Transcribe the records below exactly.

| Outline records |
____________

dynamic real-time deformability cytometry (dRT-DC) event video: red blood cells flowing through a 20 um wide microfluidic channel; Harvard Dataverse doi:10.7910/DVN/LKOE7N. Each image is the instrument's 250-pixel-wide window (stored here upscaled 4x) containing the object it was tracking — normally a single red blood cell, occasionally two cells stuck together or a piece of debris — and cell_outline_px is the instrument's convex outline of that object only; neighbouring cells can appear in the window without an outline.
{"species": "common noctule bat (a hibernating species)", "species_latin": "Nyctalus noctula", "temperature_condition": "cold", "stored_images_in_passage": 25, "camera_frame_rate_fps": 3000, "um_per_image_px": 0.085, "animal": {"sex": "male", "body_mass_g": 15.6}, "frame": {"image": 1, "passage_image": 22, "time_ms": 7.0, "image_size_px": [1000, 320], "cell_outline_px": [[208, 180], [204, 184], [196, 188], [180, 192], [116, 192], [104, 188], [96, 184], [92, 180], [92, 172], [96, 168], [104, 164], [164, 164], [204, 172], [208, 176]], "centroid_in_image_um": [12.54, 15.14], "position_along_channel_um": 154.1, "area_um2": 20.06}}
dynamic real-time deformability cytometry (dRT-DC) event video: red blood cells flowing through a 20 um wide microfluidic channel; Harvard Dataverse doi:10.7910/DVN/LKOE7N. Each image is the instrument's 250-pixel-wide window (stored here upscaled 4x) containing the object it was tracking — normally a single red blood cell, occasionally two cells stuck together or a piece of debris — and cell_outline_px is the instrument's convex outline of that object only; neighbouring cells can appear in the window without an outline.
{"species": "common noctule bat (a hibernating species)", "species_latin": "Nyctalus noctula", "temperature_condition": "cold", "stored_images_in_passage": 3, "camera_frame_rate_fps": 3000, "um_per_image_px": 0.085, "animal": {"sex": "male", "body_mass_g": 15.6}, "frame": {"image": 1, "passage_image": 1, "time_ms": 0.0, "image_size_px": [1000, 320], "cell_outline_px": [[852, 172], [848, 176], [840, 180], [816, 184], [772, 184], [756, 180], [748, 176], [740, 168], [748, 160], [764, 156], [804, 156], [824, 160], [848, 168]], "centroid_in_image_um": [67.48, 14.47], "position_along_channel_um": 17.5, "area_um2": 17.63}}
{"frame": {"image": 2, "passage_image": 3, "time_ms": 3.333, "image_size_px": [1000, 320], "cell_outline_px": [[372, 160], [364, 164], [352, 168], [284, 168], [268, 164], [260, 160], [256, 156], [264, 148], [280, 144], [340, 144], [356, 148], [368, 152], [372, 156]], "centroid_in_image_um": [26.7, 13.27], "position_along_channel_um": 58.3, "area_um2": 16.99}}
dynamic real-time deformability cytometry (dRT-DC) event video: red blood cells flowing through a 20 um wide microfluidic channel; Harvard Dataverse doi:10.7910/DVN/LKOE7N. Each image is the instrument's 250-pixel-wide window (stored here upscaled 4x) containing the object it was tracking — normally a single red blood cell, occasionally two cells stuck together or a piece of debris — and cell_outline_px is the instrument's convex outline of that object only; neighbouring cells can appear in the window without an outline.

____________

| RESULT FOR THIS TASK |
dynamic real-time deformability cytometry (dRT-DC) event video: red blood cells flowing through a 20 um wide microfluidic channel; Harvard Dataverse doi:10.7910/DVN/LKOE7N. Each image is the instrument's 250-pixel-wide window (stored here upscaled 4x) containing the object it was tracking — normally a single red blood cell, occasionally two cells stuck together or a piece of debris — and cell_outline_px is the instrument's convex outline of that object only; neighbouring cells can appear in the window without an outline.
{"species": "common noctule bat (a hibernating species)", "species_latin": "Nyctalus noctula", "temperature_condition": "cold", "stored_images_in_passage": 25, "camera_frame_rate_fps": 3000, "um_per_image_px": 0.085, "animal": {"sex": "male", "body_mass_g": 15.6}, "frame": {"image": 1, "passage_image": 22, "time_ms": 7.0, "image_size_px": [1000, 320], "cell_outline_px": [[208, 180], [204, 184], [196, 188], [180, 192], [116, 192], [104, 188], [96, 184], [92, 180], [92, 172], [96, 168], [104, 164], [164, 164], [204, 172], [208, 176]], "centroid_in_image_um": [12.54, 15.14], "position_along_channel_um": 154.1, "area_um2": 20.06}}
dynamic real-time deformability cytometry (dRT-DC) event video: red blood cells flowing through a 20 um wide microfluidic channel; Harvard Dataverse doi:10.7910/DVN/LKOE7N. Each image is the instrument's 250-pixel-wide window (stored here upscaled 4x) containing the object it was tracking — normally a single red blood cell, occasionally two cells stuck together or a piece of debris — and cell_outline_px is the instrument's convex outline of that object only; neighbouring cells can appear in the window without an outline.
{"species": "common noctule bat (a hibernating species)", "species_latin": "Nyctalus noctula", "temperature_condition": "cold", "stored_images_in_passage": 3, "camera_frame_rate_fps": 3000, "um_per_image_px": 0.085, "animal": {"sex": "male", "body_mass_g": 15.6}, "frame": {"image": 1, "passage_image": 1, "time_ms": 0.0, "image_size_px": [1000, 320], "cell_outline_px": [[852, 172], [848, 176], [840, 180], [816, 184], [772, 184], [756, 180], [748, 176], [740, 168], [748, 160], [764, 156], [804, 156], [824, 160], [848, 168]], "centroid_in_image_um": [67.48, 14.47], "position_along_channel_um": 17.5, "area_um2": 17.63}}
{"frame": {"image": 2, "passage_image": 3, "time_ms": 3.333, "image_size_px": [1000, 320], "cell_outline_px": [[372, 160], [364, 164], [352, 168], [284, 168], [268, 164], [260, 160], [256, 156], [264, 148], [280, 144], [340, 144], [356, 148], [368, 152], [372, 156]], "centroid_in_image_um": [26.7, 13.27], "position_along_channel_um": 58.3, "area_um2": 16.99}}
dynamic real-time deformability cytometry (dRT-DC) event video: red blood cells flowing through a 20 um wide microfluidic channel; Harvard Dataverse doi:10.7910/DVN/LKOE7N. Each image is the instrument's 250-pixel-wide window (stored here upscaled 4x) containing the object it was tracking — normally a single red blood cell, occasionally two cells stuck together or a piece of debris — and cell_outline_px is the instrument's convex outline of that object only; neighbouring cells can appear in the window without an outline.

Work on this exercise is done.